The United Nation Human Rights Commission condemned Israel on Wednesday for assassinating Hamas leader Sheikh Ahmed Yassin. The vote was 31 to 2. The United States and Australia voted against the measure which Israeli officials described as 'Israel-bashing' at its worst. 18 countries abstained.
Meanwhile near the West Bank city of Nablus, Israeli soldiers stopped a 14-year-old Wednesday wearing a vest of explosives. Soldiers then persuaded the boy to help them dismantle the bomb. After the explosives were detonated the Israeli army paraded the boy in the front of the media. Images of the incident were broadcast around the world. The New York Times took the unusual step of dedicating one-third of its front page to publishing five color photos of the incident. It marked the second time in about a week a Palestinian child was found trying to transport explosives across a checkpoint.
A new study funded by the British Ministry of Defense has found that babies whose fathers served in the first Gulf war are 50 percent more likely to have physical abnormalities than those born to soldiers not sent to the region. This according to a report in the London Telegraph.

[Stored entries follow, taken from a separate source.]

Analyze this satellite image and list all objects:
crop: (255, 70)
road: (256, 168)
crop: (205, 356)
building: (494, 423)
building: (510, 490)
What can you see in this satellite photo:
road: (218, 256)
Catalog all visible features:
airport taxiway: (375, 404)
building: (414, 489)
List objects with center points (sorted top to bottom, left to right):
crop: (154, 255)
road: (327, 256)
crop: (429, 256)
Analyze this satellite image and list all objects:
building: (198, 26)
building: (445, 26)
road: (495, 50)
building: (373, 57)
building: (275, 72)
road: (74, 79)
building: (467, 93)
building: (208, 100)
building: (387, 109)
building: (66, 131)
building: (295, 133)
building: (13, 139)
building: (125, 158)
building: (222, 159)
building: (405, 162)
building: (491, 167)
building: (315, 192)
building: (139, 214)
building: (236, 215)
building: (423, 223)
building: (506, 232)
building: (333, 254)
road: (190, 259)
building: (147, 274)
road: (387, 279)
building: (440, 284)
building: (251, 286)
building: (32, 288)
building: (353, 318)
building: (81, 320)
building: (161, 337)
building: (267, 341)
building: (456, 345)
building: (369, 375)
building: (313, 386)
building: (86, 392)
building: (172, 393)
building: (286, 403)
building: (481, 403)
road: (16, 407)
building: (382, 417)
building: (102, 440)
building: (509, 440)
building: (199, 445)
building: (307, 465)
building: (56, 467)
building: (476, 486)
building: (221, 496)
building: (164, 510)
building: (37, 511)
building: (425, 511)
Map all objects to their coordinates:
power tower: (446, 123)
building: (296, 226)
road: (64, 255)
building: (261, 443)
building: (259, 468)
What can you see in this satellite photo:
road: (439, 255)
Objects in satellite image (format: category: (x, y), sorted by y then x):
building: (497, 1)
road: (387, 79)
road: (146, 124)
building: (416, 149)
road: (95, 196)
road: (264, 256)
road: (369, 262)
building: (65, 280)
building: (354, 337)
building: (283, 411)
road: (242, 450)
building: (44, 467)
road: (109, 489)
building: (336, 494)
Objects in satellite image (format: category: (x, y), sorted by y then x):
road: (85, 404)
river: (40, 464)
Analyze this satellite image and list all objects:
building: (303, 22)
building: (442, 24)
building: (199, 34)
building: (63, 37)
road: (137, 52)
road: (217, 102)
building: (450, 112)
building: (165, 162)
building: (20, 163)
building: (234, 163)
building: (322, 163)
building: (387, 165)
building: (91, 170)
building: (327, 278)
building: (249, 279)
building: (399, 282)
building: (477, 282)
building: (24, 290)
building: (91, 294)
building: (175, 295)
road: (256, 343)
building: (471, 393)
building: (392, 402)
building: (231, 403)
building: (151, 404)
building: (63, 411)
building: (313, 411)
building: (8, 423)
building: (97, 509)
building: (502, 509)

U.S. Seeks Exemption From Pesticide Ban
The United States and 11 other countries asked Wednesday for an exemption to an international treaty that restricts the use of a highly toxic, ozone-destroying pesticide called methyl bromide. According to the Scripps Howard News Service, the Bush administration says U.S. farmers, particularly California strawberry farmers and Florida tomato growers, need to keep using the pesticide until cost-effective alternatives are found. A spokesperson from the Natural Resources Defense Council said, “This is a very clear-cut case of unmitigated corporate greed.”
The AFL-CIO has launched an eight-day “Show Us the Jobs” tour in an effort to highlight what the union calls the country’s biggest job crisis since the Great Depression. According to the AFL-CIO, the country has lost 3 million private-sector jobs since Bush took office. The tour ends next Wednesday in Washington where unemployed workers from each state will lobby legislators on Capitol Hill to enact legislation to stop employers from sending jobs overseas and to encourage job growth in this country.